What you should do:
Render the stretch of the listing below from the line containing "right hip: (347, 209, 2)" through the line containing "right elbow: (483, 268, -6)" as a numbered list, leaving out blank lines.

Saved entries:

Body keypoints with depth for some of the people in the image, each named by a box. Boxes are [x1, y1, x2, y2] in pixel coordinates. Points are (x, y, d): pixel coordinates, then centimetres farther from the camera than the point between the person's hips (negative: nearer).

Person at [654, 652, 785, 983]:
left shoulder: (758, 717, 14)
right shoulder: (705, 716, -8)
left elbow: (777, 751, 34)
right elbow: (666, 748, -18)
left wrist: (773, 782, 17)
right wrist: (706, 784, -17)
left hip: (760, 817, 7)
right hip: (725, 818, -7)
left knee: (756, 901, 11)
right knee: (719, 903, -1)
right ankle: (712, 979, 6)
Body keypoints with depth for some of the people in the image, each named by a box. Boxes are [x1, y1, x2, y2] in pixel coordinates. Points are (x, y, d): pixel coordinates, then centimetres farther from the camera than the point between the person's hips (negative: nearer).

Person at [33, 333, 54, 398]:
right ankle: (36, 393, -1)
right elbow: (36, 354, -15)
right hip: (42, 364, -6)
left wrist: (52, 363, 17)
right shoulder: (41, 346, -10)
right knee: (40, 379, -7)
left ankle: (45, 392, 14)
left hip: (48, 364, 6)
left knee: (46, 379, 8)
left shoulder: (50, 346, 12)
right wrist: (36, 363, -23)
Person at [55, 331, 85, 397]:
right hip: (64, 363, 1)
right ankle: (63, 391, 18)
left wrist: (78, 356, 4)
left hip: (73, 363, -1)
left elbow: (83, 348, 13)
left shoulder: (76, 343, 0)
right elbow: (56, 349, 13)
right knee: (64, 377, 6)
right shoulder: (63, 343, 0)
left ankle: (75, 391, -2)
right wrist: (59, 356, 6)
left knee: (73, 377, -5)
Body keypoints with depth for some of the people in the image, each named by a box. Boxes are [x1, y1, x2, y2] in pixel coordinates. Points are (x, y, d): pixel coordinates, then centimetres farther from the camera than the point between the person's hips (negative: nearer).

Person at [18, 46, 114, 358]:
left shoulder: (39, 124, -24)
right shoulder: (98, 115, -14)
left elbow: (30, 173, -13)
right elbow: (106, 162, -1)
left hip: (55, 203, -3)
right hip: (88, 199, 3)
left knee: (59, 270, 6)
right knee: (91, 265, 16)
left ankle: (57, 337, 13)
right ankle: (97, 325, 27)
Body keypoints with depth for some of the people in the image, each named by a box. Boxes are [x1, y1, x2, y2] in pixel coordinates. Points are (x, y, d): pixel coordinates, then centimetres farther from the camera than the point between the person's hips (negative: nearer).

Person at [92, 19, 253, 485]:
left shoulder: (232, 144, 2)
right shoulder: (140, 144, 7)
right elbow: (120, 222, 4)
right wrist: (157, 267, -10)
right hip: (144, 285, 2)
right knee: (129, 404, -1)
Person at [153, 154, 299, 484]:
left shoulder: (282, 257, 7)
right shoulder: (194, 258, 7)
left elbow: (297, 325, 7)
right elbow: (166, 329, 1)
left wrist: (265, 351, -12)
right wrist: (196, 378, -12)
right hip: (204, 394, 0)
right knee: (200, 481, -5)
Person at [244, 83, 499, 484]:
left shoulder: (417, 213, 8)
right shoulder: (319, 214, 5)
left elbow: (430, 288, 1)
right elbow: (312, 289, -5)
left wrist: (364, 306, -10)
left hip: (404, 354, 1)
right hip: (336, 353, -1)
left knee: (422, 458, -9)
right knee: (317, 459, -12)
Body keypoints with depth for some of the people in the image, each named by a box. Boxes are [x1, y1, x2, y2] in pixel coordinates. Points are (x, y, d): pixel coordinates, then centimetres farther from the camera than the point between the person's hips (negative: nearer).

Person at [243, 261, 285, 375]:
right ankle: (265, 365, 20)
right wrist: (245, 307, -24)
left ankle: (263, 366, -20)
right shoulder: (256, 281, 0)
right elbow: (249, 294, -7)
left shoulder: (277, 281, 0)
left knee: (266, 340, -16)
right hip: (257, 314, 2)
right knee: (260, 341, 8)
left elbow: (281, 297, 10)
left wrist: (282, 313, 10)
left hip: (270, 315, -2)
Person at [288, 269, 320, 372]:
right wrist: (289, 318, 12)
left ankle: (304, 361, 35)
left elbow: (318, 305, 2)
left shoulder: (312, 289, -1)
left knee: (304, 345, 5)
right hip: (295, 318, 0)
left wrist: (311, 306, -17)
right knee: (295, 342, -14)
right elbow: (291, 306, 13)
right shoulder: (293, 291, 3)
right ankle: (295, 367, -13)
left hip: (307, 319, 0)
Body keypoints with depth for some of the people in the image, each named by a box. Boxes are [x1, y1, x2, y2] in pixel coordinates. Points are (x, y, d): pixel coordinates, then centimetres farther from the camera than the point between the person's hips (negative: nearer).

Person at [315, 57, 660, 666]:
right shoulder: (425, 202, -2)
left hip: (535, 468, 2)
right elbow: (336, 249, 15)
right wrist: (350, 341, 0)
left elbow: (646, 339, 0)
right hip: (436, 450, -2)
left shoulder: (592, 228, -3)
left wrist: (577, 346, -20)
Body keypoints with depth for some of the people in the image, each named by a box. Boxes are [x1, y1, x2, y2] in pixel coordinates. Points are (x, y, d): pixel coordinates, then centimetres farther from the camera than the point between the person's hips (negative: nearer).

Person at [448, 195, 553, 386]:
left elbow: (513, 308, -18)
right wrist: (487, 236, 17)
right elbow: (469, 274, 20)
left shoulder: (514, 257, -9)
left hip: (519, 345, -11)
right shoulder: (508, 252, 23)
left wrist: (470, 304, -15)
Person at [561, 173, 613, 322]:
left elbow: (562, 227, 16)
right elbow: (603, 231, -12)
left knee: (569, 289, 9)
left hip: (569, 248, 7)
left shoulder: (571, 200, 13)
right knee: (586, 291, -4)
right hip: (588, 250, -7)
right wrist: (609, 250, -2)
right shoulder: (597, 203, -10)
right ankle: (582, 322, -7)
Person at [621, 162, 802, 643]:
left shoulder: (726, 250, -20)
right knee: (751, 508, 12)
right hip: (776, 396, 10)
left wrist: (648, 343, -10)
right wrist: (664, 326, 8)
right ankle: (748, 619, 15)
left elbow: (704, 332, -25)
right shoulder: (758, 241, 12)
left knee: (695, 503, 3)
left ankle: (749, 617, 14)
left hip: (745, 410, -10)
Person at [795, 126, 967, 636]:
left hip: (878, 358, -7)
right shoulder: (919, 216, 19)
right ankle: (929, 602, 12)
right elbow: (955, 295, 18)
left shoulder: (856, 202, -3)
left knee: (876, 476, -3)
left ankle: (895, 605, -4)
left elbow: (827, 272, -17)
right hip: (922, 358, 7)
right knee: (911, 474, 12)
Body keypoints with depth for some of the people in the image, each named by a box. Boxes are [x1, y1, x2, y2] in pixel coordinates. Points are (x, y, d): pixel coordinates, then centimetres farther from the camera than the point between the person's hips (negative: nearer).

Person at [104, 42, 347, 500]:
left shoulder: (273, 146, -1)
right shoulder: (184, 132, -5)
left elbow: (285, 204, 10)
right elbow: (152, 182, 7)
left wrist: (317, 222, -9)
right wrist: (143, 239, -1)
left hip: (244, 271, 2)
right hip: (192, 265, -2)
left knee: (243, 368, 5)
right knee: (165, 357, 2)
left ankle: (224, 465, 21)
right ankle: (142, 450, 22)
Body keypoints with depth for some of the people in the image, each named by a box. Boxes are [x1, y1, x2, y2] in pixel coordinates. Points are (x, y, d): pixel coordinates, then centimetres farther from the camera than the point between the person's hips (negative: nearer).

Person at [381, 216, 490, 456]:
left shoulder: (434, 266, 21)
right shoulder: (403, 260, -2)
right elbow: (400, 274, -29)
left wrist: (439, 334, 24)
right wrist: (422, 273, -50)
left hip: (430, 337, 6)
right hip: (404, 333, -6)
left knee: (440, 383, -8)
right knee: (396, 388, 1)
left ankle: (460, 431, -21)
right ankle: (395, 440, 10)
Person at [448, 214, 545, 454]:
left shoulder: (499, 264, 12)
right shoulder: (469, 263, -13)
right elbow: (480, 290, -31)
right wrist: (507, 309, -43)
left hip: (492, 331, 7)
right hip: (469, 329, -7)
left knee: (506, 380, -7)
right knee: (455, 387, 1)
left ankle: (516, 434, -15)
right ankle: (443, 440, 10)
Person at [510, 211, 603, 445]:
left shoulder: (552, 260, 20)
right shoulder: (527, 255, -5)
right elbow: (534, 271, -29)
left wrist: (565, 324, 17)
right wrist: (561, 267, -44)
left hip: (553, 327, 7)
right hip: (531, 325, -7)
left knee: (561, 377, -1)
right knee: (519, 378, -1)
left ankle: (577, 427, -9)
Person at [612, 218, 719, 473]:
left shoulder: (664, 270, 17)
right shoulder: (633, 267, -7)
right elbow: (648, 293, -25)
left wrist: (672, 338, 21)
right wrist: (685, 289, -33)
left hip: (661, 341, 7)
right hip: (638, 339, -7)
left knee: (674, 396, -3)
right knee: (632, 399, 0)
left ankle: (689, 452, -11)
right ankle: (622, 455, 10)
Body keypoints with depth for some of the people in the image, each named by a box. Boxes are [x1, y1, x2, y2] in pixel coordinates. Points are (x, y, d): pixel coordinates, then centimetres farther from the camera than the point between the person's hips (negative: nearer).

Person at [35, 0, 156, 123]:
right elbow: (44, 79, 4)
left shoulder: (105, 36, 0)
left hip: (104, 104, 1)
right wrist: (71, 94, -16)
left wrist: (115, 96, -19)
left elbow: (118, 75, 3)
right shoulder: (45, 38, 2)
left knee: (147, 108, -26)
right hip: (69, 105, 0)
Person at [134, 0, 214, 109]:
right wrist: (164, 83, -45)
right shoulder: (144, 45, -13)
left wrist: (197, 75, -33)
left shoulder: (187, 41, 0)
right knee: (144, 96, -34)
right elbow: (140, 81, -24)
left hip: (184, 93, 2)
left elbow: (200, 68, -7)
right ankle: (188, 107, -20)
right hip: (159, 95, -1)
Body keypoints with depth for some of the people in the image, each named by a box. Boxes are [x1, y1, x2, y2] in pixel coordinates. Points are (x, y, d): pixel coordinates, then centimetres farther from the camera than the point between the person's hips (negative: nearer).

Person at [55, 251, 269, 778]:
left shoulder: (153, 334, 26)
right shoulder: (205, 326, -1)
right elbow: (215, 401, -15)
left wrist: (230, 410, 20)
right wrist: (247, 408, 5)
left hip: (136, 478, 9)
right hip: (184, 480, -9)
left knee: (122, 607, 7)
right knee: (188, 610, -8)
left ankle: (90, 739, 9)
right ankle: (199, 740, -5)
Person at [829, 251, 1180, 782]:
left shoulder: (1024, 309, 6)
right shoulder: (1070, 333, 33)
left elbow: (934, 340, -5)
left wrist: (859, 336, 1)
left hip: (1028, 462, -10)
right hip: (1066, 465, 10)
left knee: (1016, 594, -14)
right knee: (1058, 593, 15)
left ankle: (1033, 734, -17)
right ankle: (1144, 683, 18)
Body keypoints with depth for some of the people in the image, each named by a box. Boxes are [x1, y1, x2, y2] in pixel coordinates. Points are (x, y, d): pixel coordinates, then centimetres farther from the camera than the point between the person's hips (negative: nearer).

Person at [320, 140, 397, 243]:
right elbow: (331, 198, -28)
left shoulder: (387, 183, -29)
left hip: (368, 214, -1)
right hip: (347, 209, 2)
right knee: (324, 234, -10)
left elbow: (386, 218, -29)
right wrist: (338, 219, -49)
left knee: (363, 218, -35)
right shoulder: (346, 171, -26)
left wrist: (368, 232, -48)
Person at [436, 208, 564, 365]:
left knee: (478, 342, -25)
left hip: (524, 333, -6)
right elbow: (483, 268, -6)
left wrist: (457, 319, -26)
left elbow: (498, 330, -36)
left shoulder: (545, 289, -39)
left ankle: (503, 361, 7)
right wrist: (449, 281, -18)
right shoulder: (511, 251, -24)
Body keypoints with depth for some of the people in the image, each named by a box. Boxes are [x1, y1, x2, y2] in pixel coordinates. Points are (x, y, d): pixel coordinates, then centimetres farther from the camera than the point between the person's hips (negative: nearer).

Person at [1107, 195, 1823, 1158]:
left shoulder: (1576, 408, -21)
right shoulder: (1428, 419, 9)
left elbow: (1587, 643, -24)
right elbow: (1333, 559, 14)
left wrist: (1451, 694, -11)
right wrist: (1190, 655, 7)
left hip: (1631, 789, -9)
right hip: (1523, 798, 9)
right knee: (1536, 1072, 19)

Task result:
1. right hip: (347, 209, 2)
2. right knee: (324, 234, -10)
3. left elbow: (386, 218, -29)
4. right wrist: (338, 219, -49)
5. left knee: (363, 218, -35)
6. right shoulder: (346, 171, -26)
7. left wrist: (368, 232, -48)
8. Person at [436, 208, 564, 365]:
9. left knee: (478, 342, -25)
10. left hip: (524, 333, -6)
11. right elbow: (483, 268, -6)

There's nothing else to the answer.